** Stored data entries **
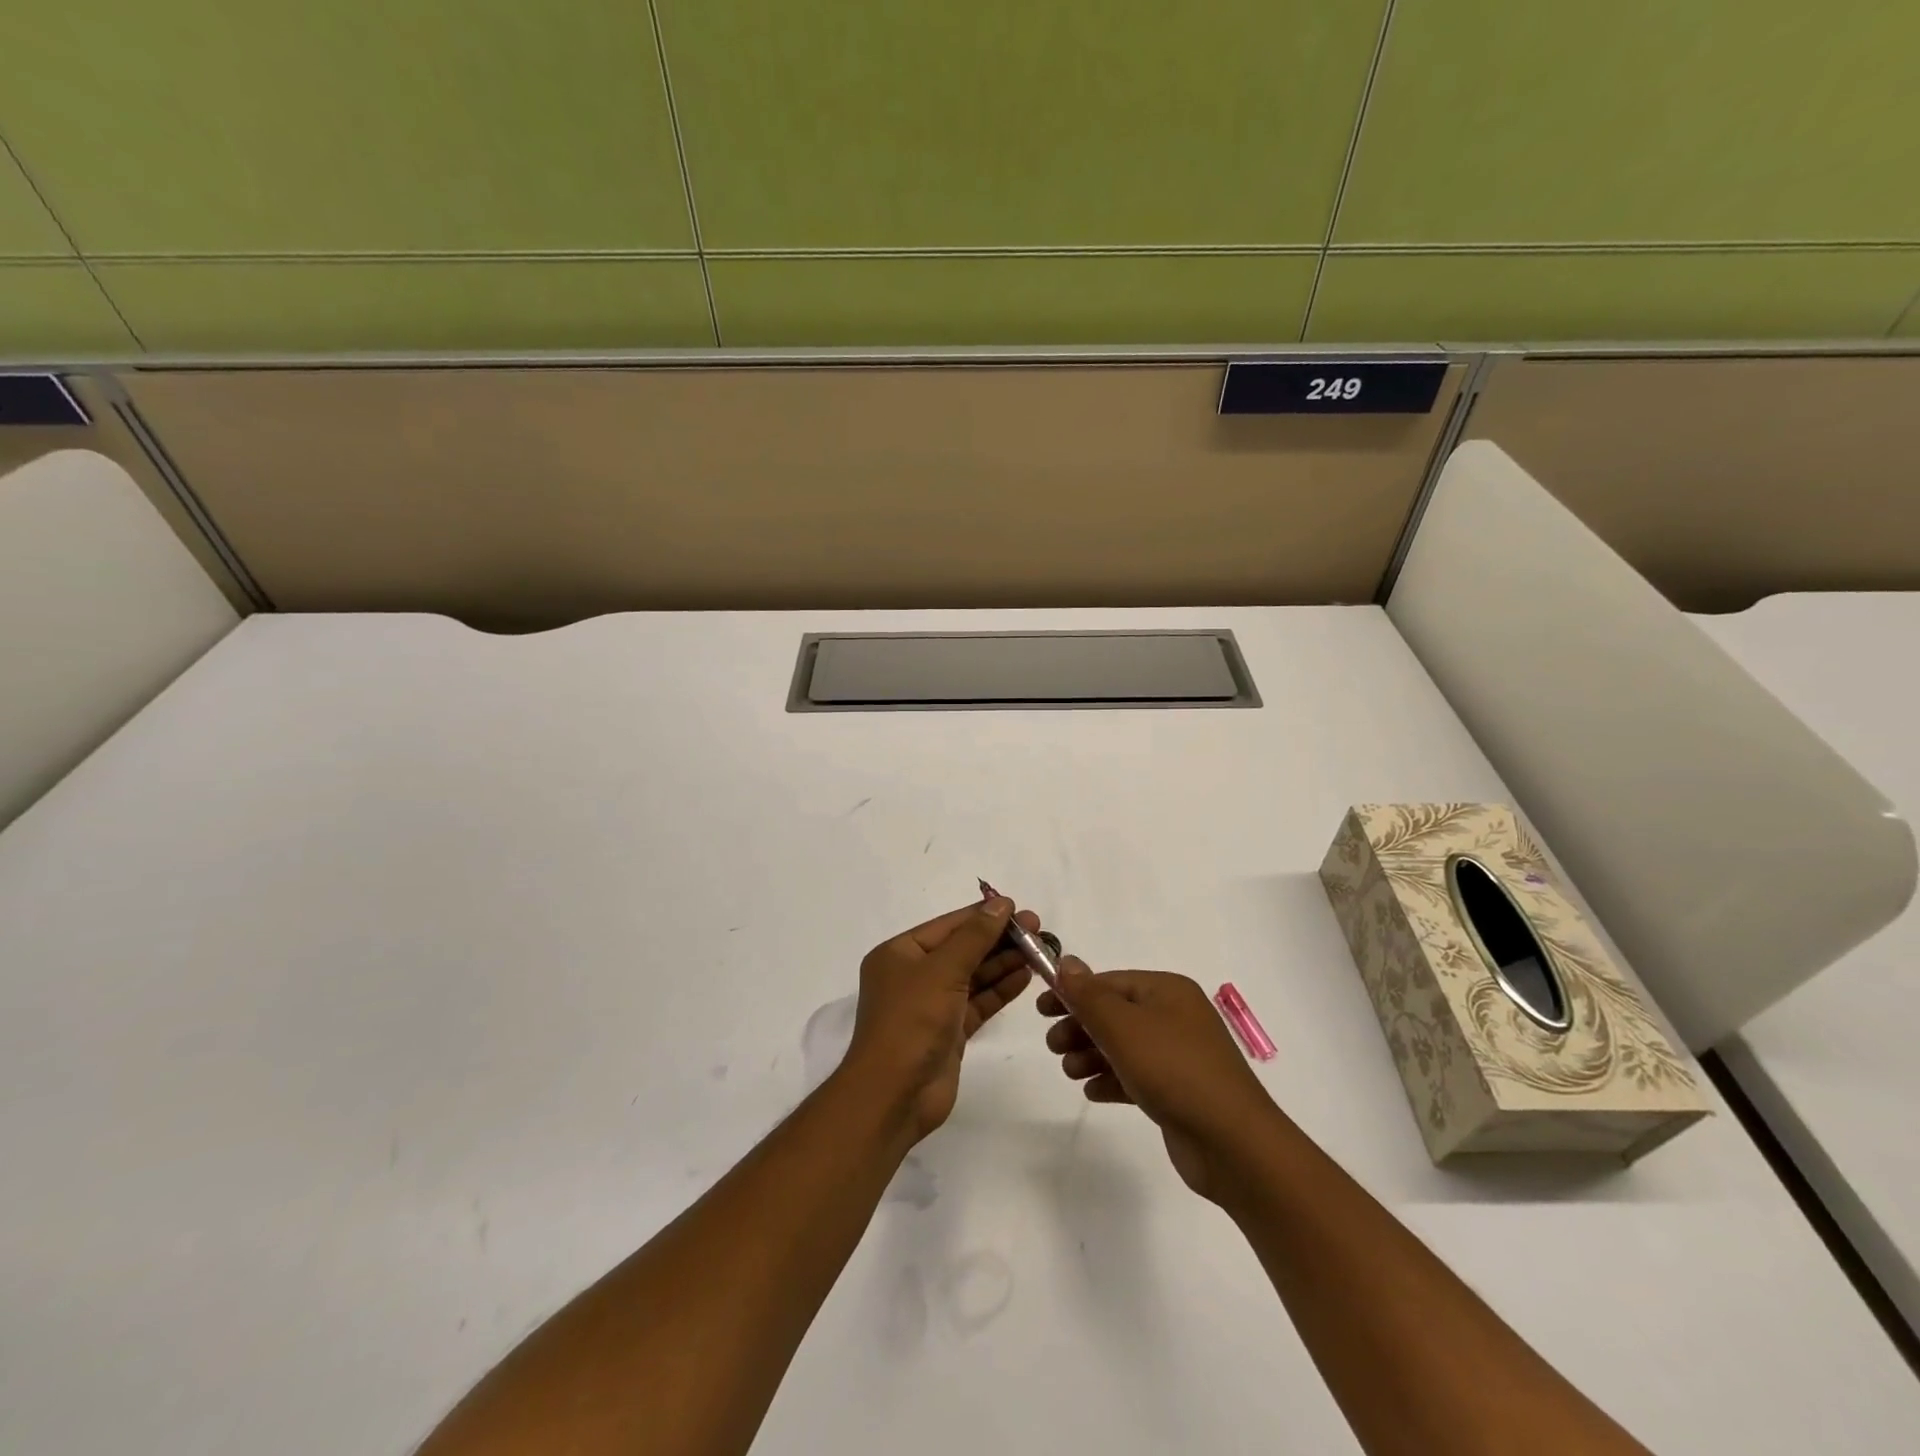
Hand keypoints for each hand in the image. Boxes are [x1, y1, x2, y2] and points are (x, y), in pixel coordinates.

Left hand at [844, 897, 1039, 1141]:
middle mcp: (914, 975)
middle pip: (962, 949)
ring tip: (1039, 951)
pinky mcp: (949, 1031)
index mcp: (900, 953)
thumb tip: (1001, 903)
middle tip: (1038, 931)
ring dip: (1003, 963)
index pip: (948, 925)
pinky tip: (1025, 976)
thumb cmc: (911, 1021)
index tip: (1019, 908)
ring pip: (973, 976)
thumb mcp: (943, 970)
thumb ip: (975, 936)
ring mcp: (932, 1005)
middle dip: (998, 939)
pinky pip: (978, 1002)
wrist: (894, 1095)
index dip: (983, 915)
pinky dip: (1000, 989)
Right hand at [1038, 960, 1278, 1201]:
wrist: (1233, 1144)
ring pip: (1124, 1046)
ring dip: (1092, 1054)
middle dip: (1081, 1027)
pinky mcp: (1179, 1092)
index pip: (1110, 982)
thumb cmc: (1174, 1071)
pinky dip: (1112, 1079)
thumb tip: (1066, 962)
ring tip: (1070, 1071)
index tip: (1041, 1009)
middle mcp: (1175, 1016)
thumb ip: (1089, 995)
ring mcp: (1180, 1055)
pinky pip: (1137, 1076)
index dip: (1073, 992)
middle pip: (1115, 1013)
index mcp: (1167, 991)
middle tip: (1052, 1045)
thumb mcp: (1123, 1027)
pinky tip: (1092, 1092)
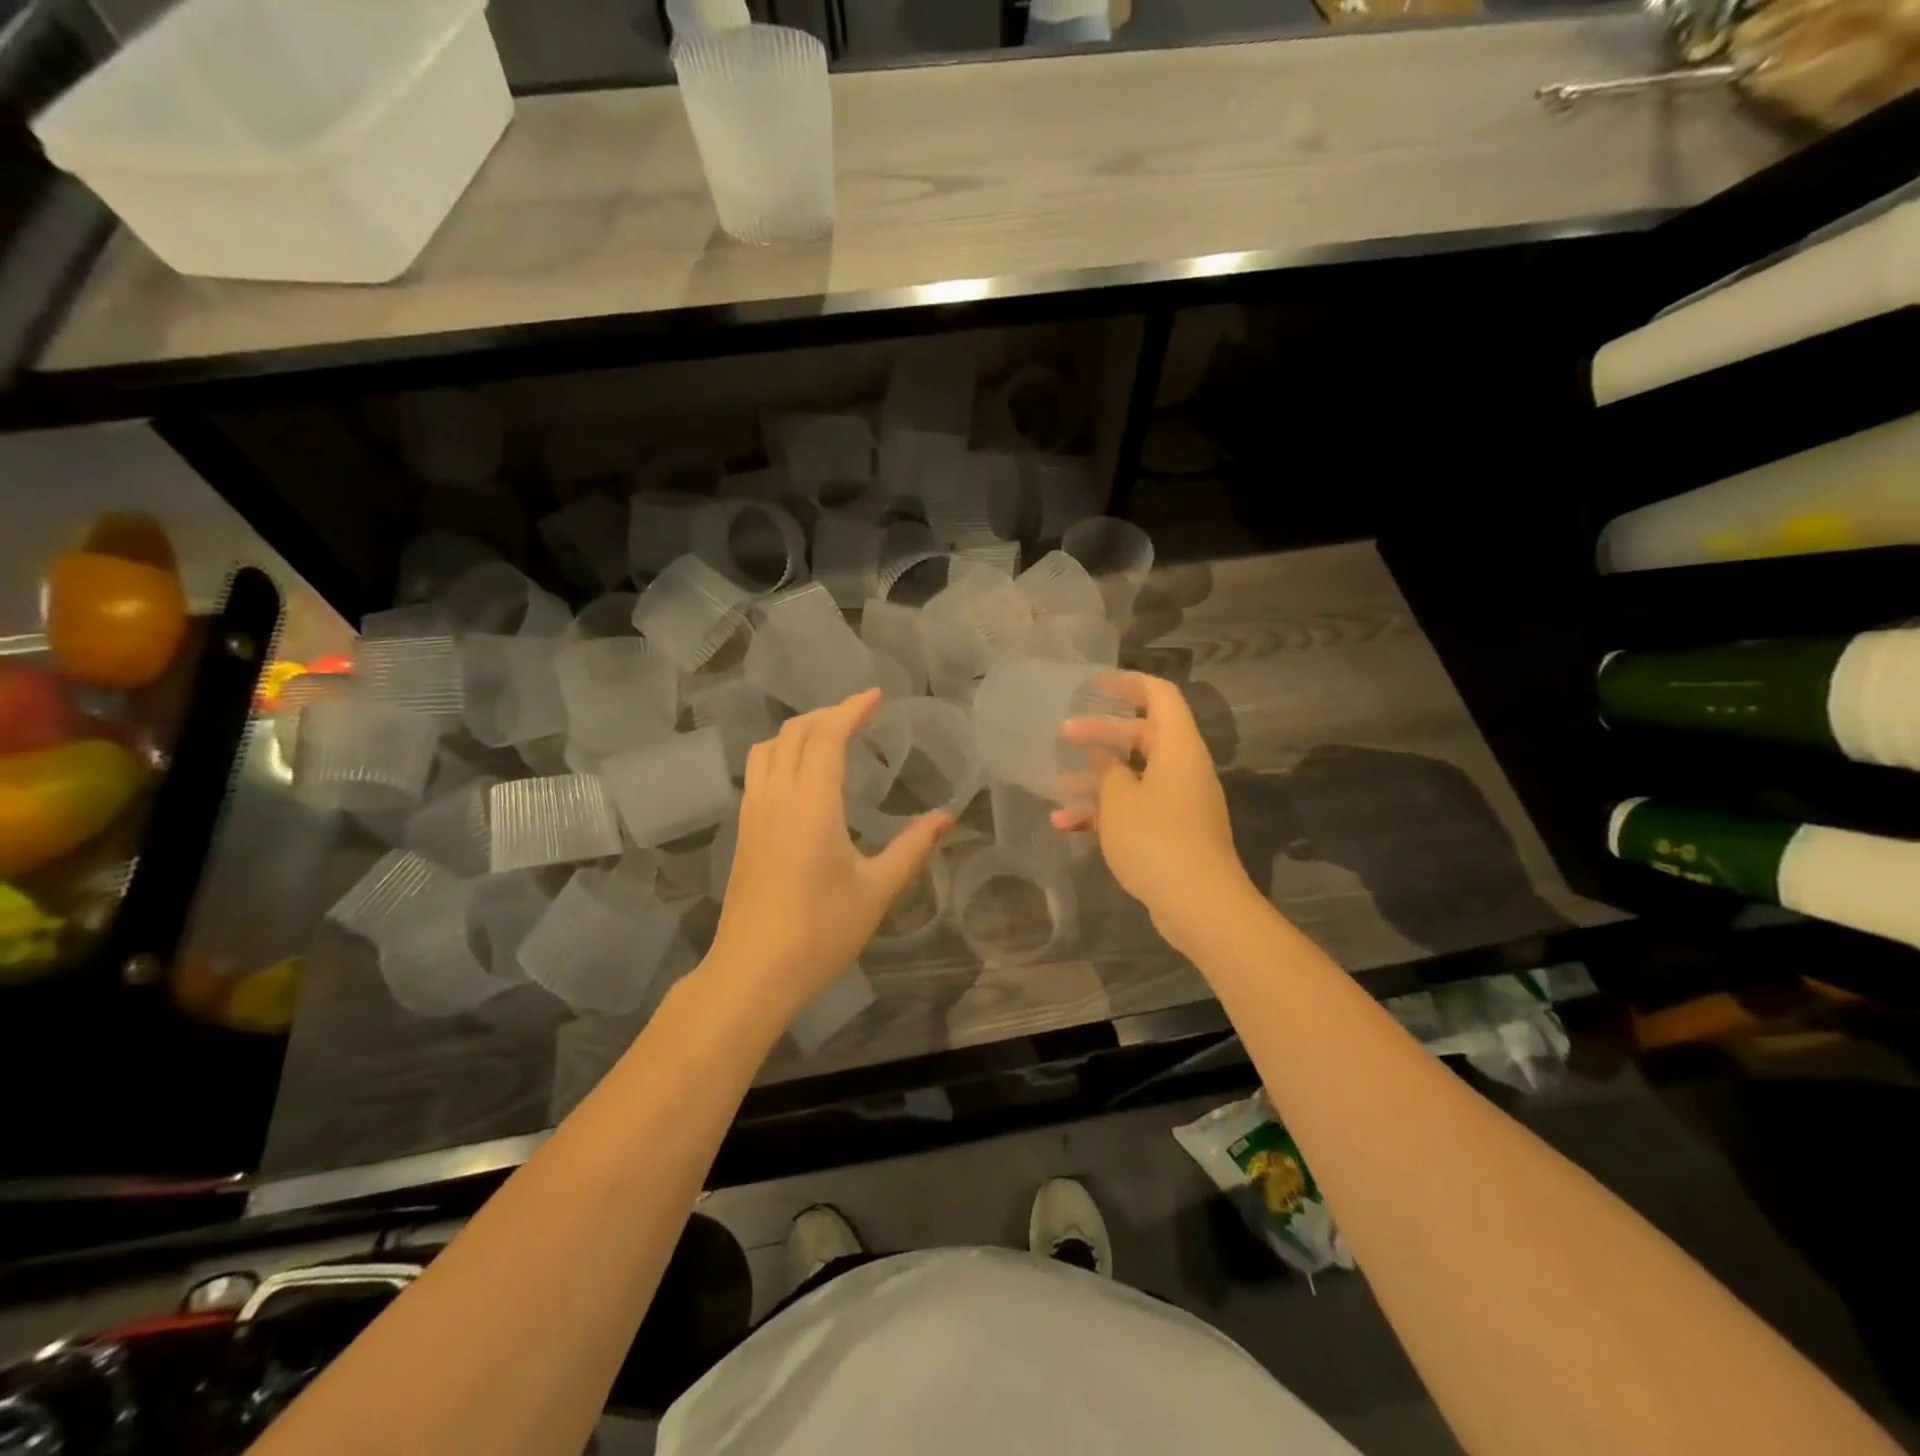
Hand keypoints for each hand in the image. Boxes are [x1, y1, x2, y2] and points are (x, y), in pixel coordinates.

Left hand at [705, 688, 949, 1020]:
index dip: (851, 709)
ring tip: (829, 735)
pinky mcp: (744, 832)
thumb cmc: (820, 931)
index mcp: (811, 804)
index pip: (827, 736)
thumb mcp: (877, 891)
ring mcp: (754, 814)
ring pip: (768, 749)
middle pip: (794, 734)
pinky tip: (800, 775)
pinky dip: (781, 754)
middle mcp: (777, 797)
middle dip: (827, 714)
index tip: (876, 695)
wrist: (753, 972)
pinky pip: (759, 772)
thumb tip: (945, 819)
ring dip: (798, 731)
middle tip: (860, 713)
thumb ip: (912, 849)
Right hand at [1053, 672, 1255, 943]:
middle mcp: (1183, 768)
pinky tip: (1066, 826)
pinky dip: (1105, 813)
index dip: (1129, 684)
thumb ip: (1108, 772)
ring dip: (1096, 779)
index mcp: (1178, 748)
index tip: (1094, 684)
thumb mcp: (1120, 800)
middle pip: (1141, 736)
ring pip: (1134, 776)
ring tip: (1054, 785)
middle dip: (1100, 734)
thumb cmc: (1157, 839)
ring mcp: (1179, 802)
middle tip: (1061, 734)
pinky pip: (1136, 809)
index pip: (1160, 696)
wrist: (1199, 904)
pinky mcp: (1172, 832)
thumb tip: (1105, 760)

** Exercise instructions **
I'd like every record printed exactly, with the pictures left out.

** Answer section **
Hand keypoints for each hand in the image. Boxes are [x1, y1, x2, y2] and points are (x, y), in pixel coordinates.

Left hand at [844, 897, 1039, 1141]:
middle mcp: (914, 975)
middle pip: (962, 949)
ring tip: (1039, 951)
pinky mcp: (949, 1031)
index mcp: (900, 953)
thumb tip: (1001, 903)
middle tip: (1038, 931)
ring dip: (1003, 963)
index pip: (948, 925)
pinky tip: (1025, 976)
thumb cmc: (911, 1021)
index tip: (1019, 908)
ring pip: (973, 976)
thumb mcp: (943, 970)
thumb ip: (975, 936)
ring mcp: (932, 1005)
middle dip: (998, 939)
pinky pip: (978, 1002)
wrist: (894, 1095)
index dip: (983, 915)
pinky dip: (1000, 989)
Right hand at [1038, 960, 1278, 1201]:
wrist: (1233, 1144)
ring pip: (1124, 1046)
ring dip: (1092, 1054)
middle dip: (1081, 1027)
pinky mcp: (1179, 1092)
index pip: (1110, 982)
thumb cmc: (1174, 1071)
pinky dip: (1112, 1079)
thumb tip: (1066, 962)
ring tip: (1070, 1071)
index tip: (1041, 1009)
middle mcp: (1175, 1016)
thumb ip: (1089, 995)
ring mcp: (1180, 1055)
pinky pip: (1137, 1076)
index dip: (1073, 992)
middle pip: (1115, 1013)
index mcp: (1167, 991)
middle tip: (1052, 1045)
thumb mcp: (1123, 1027)
pinky tip: (1092, 1092)
Hand keypoints for each hand in the image. Boxes are [x1, y1, x2, y2] and points are (x, y), in pixel coordinates.

Left hand at [705, 688, 949, 1020]:
index dip: (851, 709)
ring tip: (829, 735)
pinky mcp: (744, 832)
thumb cmc: (820, 931)
index mcp: (811, 804)
index pip: (827, 736)
thumb mcp: (877, 891)
ring mcp: (754, 814)
ring pip: (768, 749)
middle pip: (794, 734)
pinky tip: (800, 775)
pinky dip: (781, 754)
middle mcp: (777, 797)
middle dip: (827, 714)
index tip: (876, 695)
wrist: (753, 972)
pinky pip: (759, 772)
thumb tip: (945, 819)
ring dip: (798, 731)
middle tip: (860, 713)
thumb ip: (912, 849)
Right hand at [1053, 672, 1255, 943]:
middle mcp: (1183, 768)
pinky tip: (1066, 826)
pinky dip: (1105, 813)
index dip: (1129, 684)
thumb ip: (1108, 772)
ring dip: (1096, 779)
index mcp: (1178, 748)
index tip: (1094, 684)
thumb mcp: (1120, 800)
middle pip: (1141, 736)
ring pip: (1134, 776)
ring tip: (1054, 785)
middle dip: (1100, 734)
thumb cmc: (1157, 839)
ring mcp: (1179, 802)
middle tip: (1061, 734)
pinky pip: (1136, 809)
index pip: (1160, 696)
wrist: (1199, 904)
pinky mcp: (1172, 832)
thumb tip: (1105, 760)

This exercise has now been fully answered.